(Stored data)
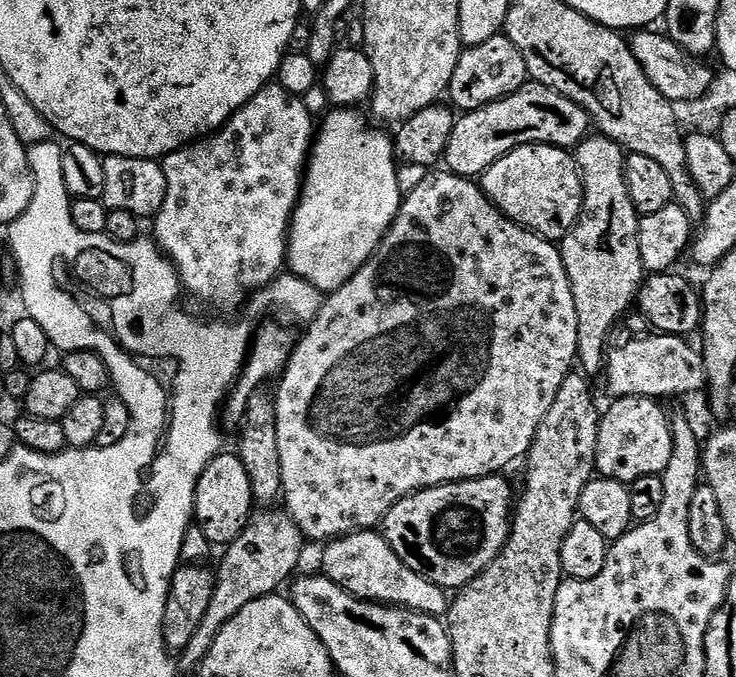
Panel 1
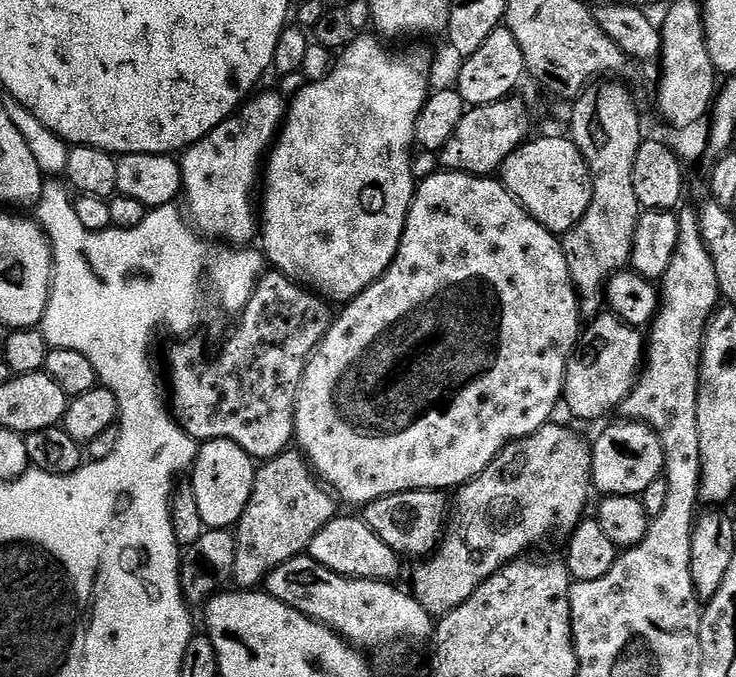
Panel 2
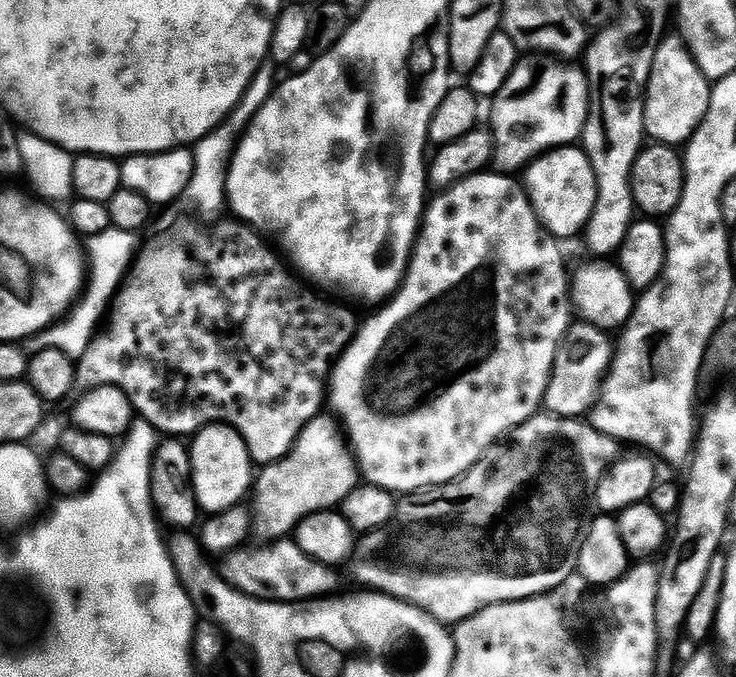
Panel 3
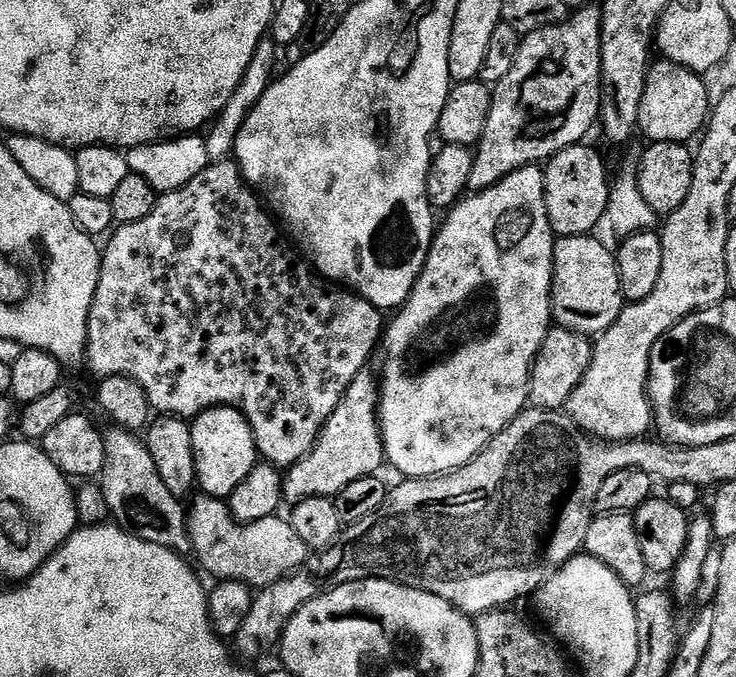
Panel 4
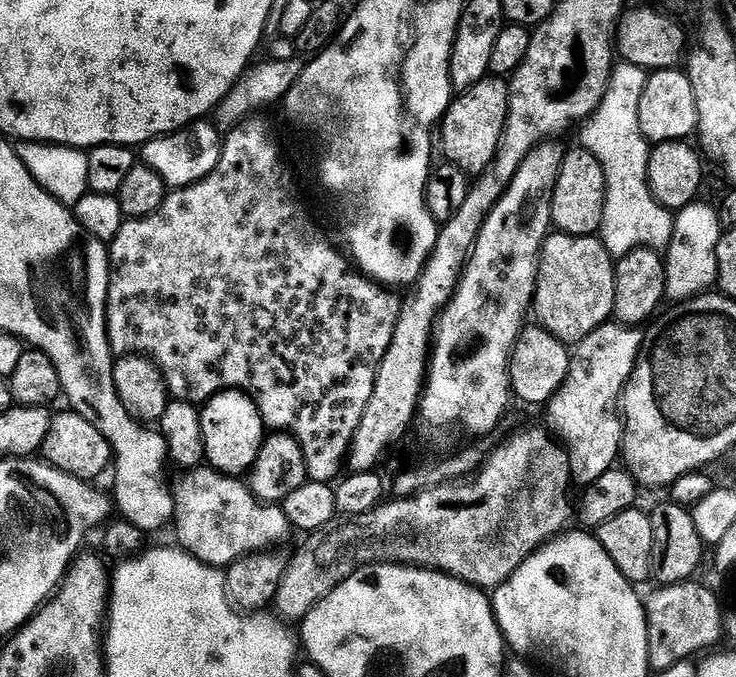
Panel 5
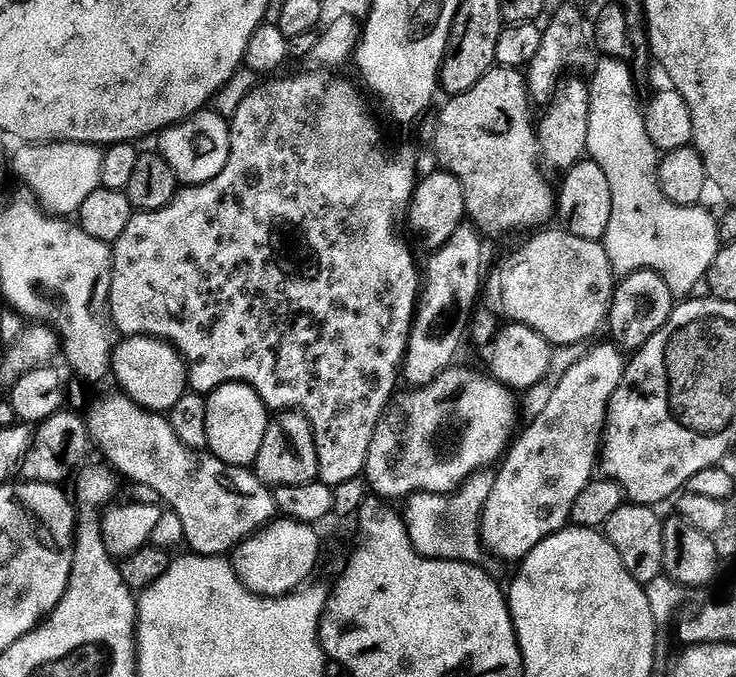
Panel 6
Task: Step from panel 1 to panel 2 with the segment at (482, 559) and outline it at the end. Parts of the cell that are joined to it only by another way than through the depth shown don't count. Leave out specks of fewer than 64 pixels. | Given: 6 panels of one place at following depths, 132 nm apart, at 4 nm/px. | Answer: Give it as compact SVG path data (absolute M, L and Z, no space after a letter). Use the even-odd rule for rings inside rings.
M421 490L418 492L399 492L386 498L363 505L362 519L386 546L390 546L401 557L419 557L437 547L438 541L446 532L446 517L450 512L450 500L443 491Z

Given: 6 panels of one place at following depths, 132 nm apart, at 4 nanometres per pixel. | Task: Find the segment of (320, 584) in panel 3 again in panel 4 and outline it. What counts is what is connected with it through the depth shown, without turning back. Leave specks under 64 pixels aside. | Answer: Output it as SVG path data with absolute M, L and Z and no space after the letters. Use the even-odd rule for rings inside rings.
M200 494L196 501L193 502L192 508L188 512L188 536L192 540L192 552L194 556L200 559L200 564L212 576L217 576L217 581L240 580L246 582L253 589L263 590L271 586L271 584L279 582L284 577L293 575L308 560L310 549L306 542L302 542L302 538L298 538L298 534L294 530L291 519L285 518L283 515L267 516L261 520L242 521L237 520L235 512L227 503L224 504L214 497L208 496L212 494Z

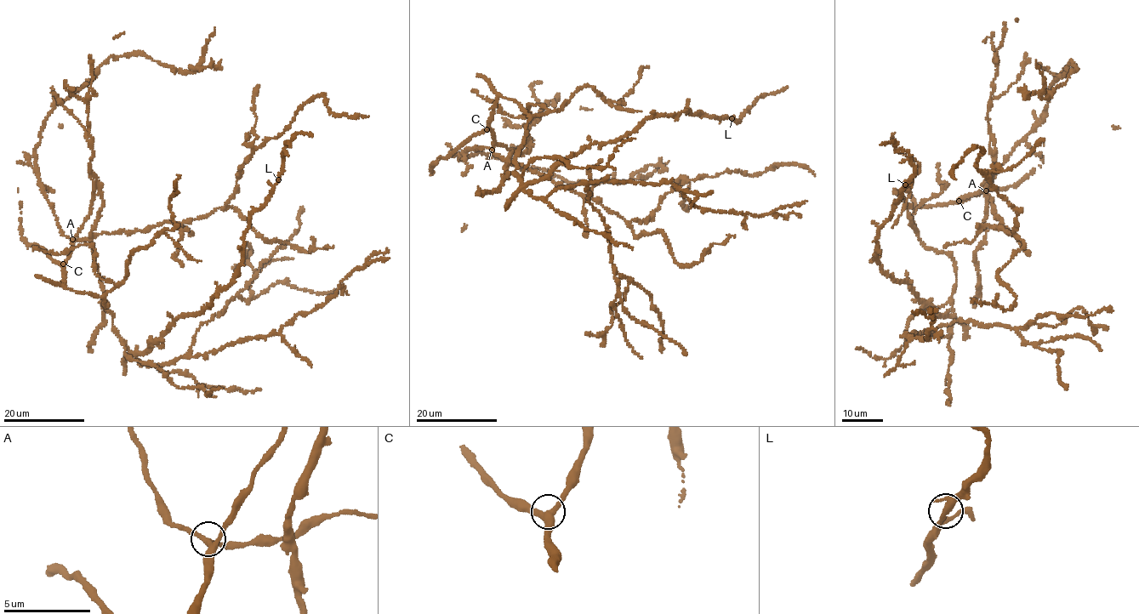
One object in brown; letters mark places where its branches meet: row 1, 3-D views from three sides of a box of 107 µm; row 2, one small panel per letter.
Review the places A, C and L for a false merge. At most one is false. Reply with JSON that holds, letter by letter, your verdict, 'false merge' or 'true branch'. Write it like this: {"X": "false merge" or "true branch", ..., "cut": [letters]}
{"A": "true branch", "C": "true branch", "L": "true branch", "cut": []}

* **REQUIREMENT**: Repeat, without change, each line of the data above from the one that contains "Review the places" through the final line, counting both.

* **SOLVED PROBLEM**:
Review the places A, C and L for a false merge. At most one is false. Reply with JSON that holds, letter by letter, your verdict, 'false merge' or 'true branch'. Write it like this: {"X": "false merge" or "true branch", ..., "cut": [letters]}
{"A": "true branch", "C": "true branch", "L": "true branch", "cut": []}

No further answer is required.